With no major catalysts expected, we’re checking out this technical pattern on USD/CAD ahead of central bank speak from both the U.S. and Canada.
Before moving on, ICYMI, today’s Daily London Session Watchlist looked at an opportunity forming on GBP/JPY ahead of U.K. GDP data, so be sure to check that out to see if there is still a potential play!

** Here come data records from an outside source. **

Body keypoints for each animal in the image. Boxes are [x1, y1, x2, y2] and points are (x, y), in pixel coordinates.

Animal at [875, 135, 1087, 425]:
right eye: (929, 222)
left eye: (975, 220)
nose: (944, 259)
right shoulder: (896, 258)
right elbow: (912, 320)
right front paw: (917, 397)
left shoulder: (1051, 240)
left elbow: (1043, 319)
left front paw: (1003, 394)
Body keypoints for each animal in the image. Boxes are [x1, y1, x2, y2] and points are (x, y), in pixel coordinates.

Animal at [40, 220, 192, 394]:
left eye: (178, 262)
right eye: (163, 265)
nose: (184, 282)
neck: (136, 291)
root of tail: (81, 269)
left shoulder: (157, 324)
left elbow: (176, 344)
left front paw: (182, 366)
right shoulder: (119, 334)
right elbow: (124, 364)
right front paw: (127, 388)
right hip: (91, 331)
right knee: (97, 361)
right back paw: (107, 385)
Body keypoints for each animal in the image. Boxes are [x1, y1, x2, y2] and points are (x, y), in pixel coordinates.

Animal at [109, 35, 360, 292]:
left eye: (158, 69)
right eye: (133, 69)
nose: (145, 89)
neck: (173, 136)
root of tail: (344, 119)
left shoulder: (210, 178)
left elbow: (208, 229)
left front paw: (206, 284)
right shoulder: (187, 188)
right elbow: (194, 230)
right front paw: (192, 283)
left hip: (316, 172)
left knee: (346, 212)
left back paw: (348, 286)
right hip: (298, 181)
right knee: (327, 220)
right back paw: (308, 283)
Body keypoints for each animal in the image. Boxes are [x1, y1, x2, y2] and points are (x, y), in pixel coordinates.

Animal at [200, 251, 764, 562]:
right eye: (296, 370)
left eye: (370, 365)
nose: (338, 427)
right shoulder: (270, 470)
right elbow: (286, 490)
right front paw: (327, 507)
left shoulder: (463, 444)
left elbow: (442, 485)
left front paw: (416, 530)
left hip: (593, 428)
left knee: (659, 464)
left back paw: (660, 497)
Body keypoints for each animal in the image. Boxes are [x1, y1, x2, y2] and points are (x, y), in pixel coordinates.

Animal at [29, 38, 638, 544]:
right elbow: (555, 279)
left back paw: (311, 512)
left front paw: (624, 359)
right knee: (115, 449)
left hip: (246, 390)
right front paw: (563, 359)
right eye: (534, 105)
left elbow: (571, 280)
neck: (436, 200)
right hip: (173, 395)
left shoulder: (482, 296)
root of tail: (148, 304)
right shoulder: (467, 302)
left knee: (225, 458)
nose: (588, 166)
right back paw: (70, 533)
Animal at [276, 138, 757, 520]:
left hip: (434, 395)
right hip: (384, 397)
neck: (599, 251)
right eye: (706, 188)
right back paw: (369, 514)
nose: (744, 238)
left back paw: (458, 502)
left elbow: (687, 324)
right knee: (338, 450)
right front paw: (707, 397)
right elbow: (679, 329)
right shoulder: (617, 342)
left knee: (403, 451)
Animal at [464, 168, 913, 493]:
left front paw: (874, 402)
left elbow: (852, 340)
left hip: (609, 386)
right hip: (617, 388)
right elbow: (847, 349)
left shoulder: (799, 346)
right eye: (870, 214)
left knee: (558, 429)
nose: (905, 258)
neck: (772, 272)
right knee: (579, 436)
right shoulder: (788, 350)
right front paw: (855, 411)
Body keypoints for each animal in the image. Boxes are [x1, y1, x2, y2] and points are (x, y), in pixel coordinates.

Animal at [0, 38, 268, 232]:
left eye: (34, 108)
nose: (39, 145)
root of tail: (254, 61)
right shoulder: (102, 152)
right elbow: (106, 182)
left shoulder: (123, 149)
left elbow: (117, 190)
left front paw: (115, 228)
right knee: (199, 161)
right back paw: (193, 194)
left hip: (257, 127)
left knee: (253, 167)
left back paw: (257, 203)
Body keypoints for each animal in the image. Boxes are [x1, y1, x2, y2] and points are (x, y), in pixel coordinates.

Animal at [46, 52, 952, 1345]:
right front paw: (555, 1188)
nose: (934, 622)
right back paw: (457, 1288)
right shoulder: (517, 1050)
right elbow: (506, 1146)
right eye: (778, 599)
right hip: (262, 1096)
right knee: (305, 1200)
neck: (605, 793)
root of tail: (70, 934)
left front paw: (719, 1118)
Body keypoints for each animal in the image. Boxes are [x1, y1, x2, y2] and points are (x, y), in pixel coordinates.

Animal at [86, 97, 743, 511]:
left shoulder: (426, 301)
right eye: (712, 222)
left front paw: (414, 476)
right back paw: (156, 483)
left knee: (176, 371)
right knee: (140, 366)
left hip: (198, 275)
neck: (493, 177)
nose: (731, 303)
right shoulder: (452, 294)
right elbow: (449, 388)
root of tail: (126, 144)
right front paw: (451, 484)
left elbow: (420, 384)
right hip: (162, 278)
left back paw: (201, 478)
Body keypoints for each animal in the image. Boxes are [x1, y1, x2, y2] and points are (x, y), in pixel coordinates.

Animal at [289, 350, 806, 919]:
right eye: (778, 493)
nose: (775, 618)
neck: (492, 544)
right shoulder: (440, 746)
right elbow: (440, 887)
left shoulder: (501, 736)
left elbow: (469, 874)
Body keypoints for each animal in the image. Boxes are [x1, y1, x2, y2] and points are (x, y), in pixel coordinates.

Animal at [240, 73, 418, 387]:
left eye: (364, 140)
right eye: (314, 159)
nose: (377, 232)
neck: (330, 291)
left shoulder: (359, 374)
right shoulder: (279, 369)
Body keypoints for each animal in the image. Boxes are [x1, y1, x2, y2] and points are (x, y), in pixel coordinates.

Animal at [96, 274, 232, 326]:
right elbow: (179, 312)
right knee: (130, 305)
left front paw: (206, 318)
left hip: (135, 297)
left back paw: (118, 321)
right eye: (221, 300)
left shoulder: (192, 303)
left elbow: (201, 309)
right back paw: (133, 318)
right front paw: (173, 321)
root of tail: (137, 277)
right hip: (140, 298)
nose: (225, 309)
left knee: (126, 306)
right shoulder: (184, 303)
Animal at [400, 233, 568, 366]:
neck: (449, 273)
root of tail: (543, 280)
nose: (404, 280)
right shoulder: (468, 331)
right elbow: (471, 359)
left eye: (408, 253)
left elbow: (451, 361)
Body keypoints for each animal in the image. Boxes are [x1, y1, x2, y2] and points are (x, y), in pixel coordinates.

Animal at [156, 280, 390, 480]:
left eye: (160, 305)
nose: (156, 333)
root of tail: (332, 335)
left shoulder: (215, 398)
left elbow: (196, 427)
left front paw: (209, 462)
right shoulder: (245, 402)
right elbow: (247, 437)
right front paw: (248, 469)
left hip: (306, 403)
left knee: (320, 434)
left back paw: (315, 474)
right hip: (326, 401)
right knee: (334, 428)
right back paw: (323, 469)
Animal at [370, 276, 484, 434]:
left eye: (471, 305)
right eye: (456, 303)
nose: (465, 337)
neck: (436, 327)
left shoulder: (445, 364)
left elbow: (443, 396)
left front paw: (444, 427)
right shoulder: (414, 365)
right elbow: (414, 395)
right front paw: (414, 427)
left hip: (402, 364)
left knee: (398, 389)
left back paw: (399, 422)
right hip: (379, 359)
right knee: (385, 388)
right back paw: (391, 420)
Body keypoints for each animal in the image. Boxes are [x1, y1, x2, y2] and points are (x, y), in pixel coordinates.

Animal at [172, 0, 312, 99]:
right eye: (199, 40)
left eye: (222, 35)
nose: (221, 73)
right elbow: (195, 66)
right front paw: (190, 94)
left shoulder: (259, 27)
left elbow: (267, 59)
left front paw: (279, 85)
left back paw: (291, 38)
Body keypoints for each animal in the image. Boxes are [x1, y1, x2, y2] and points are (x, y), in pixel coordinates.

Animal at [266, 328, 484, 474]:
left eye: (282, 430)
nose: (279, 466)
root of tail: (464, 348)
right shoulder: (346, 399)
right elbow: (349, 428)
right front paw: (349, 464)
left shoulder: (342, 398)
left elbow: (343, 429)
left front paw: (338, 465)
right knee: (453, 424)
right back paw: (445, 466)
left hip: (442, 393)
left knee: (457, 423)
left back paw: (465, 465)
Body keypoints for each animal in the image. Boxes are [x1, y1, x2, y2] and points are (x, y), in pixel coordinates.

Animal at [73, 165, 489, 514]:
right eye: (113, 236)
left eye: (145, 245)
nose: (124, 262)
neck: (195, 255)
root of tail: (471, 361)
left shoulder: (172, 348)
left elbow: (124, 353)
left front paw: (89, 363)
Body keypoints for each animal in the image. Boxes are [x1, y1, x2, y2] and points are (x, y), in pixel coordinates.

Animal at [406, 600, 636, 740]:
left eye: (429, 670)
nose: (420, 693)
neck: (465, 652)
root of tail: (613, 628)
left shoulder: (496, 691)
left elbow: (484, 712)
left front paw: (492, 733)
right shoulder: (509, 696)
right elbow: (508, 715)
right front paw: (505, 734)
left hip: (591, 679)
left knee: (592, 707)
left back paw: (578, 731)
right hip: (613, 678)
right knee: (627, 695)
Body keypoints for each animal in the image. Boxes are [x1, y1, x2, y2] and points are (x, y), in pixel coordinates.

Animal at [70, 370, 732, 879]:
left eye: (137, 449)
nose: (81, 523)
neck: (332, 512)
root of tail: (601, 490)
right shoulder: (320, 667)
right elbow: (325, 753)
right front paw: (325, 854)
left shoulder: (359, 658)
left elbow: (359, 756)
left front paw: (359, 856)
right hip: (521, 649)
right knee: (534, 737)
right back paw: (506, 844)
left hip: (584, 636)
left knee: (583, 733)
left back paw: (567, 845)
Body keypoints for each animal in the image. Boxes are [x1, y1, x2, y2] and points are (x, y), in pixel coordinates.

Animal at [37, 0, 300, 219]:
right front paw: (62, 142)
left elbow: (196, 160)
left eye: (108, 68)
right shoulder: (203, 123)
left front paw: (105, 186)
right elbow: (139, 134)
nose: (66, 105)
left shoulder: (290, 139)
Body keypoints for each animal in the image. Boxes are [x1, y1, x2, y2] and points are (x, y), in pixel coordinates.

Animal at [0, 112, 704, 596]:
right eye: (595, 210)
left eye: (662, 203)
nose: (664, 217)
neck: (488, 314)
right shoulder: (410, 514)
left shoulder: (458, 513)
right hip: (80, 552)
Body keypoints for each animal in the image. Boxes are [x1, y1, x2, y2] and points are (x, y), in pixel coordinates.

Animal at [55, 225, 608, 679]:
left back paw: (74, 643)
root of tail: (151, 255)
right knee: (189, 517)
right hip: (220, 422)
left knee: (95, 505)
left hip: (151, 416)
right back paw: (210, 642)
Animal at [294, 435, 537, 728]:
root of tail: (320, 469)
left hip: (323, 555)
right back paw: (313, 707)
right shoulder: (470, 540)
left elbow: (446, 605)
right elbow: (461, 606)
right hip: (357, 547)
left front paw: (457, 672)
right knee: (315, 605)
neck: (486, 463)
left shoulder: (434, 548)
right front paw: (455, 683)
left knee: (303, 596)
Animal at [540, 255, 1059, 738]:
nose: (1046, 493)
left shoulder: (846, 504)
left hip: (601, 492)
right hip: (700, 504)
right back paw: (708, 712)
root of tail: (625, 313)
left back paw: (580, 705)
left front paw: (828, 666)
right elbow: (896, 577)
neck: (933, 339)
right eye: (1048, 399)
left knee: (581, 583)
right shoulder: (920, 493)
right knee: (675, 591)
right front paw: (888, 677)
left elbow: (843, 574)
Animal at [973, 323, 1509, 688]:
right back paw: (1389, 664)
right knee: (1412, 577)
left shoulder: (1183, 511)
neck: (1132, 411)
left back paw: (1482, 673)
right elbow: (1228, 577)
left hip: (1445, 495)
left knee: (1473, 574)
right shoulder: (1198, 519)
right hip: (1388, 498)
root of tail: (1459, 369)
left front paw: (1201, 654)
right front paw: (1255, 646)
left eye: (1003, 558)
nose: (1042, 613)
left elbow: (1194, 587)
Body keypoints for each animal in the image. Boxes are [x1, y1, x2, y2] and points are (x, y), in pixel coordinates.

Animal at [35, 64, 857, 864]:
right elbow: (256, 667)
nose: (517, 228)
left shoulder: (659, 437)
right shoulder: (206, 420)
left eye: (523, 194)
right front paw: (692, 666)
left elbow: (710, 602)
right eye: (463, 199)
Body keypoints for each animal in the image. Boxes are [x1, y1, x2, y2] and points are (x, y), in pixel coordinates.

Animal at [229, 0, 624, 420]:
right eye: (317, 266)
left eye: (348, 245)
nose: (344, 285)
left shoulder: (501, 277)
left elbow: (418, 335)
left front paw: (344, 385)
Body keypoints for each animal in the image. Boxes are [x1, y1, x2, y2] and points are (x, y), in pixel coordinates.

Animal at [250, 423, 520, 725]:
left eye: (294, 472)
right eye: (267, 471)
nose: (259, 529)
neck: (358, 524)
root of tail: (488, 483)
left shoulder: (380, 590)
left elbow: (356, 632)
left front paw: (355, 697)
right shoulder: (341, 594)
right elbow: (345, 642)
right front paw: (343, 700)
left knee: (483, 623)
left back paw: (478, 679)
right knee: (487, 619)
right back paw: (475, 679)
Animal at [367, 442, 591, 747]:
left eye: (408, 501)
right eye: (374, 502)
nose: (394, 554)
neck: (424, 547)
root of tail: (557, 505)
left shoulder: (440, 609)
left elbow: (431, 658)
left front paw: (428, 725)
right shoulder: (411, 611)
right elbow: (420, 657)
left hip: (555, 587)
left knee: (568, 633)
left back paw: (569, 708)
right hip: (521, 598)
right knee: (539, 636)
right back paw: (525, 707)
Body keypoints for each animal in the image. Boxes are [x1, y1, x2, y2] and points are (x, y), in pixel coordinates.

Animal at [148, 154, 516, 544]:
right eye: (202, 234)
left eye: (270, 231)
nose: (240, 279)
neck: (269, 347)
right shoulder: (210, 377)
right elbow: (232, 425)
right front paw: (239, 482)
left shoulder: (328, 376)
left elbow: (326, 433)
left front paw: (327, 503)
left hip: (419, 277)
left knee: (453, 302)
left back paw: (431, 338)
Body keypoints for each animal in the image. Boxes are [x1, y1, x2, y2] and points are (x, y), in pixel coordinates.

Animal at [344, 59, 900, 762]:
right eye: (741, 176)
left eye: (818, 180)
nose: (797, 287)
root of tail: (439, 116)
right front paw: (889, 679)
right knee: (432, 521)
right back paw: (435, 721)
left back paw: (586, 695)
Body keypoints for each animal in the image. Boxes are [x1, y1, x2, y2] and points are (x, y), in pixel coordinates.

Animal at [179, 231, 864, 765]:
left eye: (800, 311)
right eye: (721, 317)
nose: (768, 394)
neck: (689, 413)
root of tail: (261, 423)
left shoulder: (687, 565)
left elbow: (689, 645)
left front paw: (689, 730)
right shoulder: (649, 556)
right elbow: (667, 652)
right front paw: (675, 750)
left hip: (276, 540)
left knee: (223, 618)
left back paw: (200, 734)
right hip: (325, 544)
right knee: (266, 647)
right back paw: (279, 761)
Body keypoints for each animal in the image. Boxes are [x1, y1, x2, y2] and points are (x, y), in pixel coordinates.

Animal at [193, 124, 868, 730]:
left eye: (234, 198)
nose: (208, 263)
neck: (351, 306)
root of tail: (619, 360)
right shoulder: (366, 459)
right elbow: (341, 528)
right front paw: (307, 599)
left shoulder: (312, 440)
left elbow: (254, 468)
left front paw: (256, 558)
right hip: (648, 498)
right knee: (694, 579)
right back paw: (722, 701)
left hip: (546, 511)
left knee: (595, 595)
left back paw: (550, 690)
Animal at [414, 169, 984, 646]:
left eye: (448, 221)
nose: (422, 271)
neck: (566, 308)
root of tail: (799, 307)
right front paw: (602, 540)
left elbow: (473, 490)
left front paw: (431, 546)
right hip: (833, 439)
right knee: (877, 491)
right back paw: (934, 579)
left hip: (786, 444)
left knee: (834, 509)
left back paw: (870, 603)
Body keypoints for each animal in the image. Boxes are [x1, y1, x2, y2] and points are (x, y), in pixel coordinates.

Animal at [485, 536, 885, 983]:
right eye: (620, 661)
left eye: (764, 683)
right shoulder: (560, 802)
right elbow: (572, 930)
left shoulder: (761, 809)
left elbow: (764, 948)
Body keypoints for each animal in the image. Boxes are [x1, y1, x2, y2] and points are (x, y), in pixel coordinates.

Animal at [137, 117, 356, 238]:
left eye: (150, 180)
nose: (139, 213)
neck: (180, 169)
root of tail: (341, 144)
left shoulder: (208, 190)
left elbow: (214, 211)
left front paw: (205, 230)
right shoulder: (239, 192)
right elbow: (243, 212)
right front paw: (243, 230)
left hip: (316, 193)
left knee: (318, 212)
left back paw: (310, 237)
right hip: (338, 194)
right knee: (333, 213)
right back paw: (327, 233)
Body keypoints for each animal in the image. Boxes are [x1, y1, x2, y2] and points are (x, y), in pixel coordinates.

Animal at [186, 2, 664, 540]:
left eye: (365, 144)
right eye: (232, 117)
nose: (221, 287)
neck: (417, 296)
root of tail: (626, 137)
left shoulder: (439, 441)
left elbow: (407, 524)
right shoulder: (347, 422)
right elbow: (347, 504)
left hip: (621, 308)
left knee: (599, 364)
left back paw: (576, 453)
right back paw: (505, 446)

Equity Markets | Bond Yields | Commodities & Crypto |
DAX: 13081.86 -1.02% FTSE: 6333.50 -0.76% S&P 500: 3560.99 -0.33% NASDAQ: 11814.13 +0.23% |
US 10-YR: 0.916% -0.073 Bund 10-YR: -0.53% -0.025 UK 10-YR: 0.361% -0.53 JPN 10-YR: +0.361% -0.053 |
Oil: 41.97 +1.25% Gold: 1,878.10 +0.88% Bitcoin: 16,115.00 +3.26% Ethereum: 460.37 +0.58% |
Fresh Market Headlines & Economic Data:
Bitcoin breaks above $16,000 for the first time since January 2018
Dow and S&P 500 fall as vaccine market rally pauses
Central Banks Curb Vaccine Euphoria With Notice of Economic Pain
U.S. consumer prices unchanged in October
Home prices in the U.S. increase at the fastest rate since 2013
UK economic rebound leaves output far below pre-pandemic levels
Lagarde warns against vaccine optimism and hints at more ECB easing
ECB must act to fend off deflation, Bank of Spain official says
Industrial production down by 0.4% in euro area
and unchanged in EU
Upcoming Potential Catalysts on the Economic Calendar
EIA Oil inventory change at 4:00 pm GMT
ECB President Lagarde speech at 4:45 pm GMT
BOE Governor Bailey speech at 4:45 pm GMT
Fed Chair Powell speech at 4:45 pm GMT
Fed Evans speech at 6:00 pm GMT
BOC Wilkins speech at 6:30 pm GMT
New Zealand Manufacturing Index at 9:30 pm GMT
New Zealand Food Prices at 9:45 pm GMT
Australia Consumer Inflation expectations at 12:00 am GMT (Nov. 13)
What to Watch: USD/CAD
On the one hour chart above of USD/CAD, we can see the pair in a short-term rally, currently fueled by a return of risk-off sentiment as coronavirus cases continue to spike higher. In this scenario, speculation of more lockdowns coming is a drag on the markets, which could continue to push USD/CAD higher.
But the pair is now retesting a minor support area / Fibonacci retracement area, so if we do get positive catalysts (i.e., more positive COVID-19 vaccine/therapy news), then traders could view this technical setup as a potential signal to jump back in the longer-term trend lower that’s been going on since March.
For now, we don’t have major catalysts scheduled to possibly spark the turn, but the technical setup may be enough to draw in some sellers, especially since the stochastic divergence is signaling short-term over bought conditions.
But we do have lots of Fed speak ahead, so be on the look out for any hints of plans for additional stimulus, which is a possibility given the lower probability that we’ll see any U.S. fiscal stimulus immediately, or even by the end of the year.
If bearish patterns do form at the current levels without a fresh catalysts, be cautious until after the slew of central bank speak later in the session. Any surprises from a central bank does tend to spark big currency moves, especially when expectations are pretty low of any game changing commentary to come out from their speeches.